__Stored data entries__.
[Start of section]

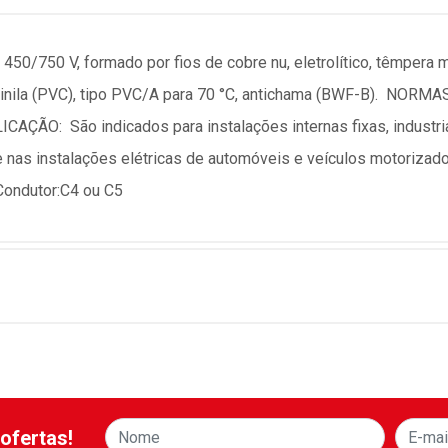
50/750 V, formado por fios de cobre nu, eletrolítico, têmpera
de Vinila (PVC), tipo PVC/A para 70 °C, antichama (BWF-B). N
ÃO: São indicados para instalações internas fixas, industriai
 e nas instalações elétricas de automóveis e veículos motoriza
Condutor:C4 ou C5
ofertas!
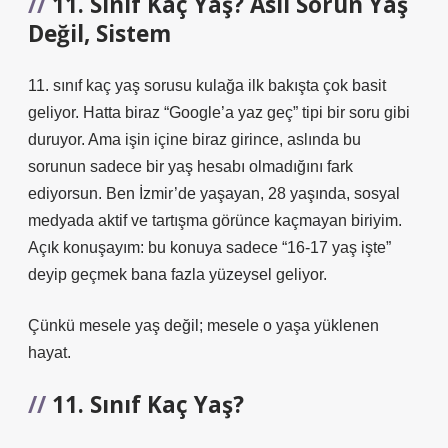
11. Sınıf Kaç Yaş? Asıl Sorun Yaş
Değil, Sistem
11. sınıf kaç yaş sorusu kulağa ilk bakışta çok basit
geliyor. Hatta biraz “Google’a yaz geç” tipi bir soru gibi
duruyor. Ama işin içine biraz girince, aslında bu
sorunun sadece bir yaş hesabı olmadığını fark
ediyorsun. Ben İzmir’de yaşayan, 28 yaşında, sosyal
medyada aktif ve tartışma görünce kaçmayan biriyim.
Açık konuşayım: bu konuya sadece “16-17 yaş işte”
deyip geçmek bana fazla yüzeysel geliyor.
Çünkü mesele yaş değil; mesele o yaşa yüklenen
hayat.
11. Sınıf Kaç Yaş?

[End of section]

__INSTRUCTIONS FOR THE TASK__. Up to and including the last line of the data, copy each line exactly, starting with the line that contains "sorunun sadece bir yaş hesabı olmadığını fark".

__ANSWER BOX__.
sorunun sadece bir yaş hesabı olmadığını fark
ediyorsun. Ben İzmir’de yaşayan, 28 yaşında, sosyal
medyada aktif ve tartışma görünce kaçmayan biriyim.
Açık konuşayım: bu konuya sadece “16-17 yaş işte”
deyip geçmek bana fazla yüzeysel geliyor.
Çünkü mesele yaş değil; mesele o yaşa yüklenen
hayat.
11. Sınıf Kaç Yaş?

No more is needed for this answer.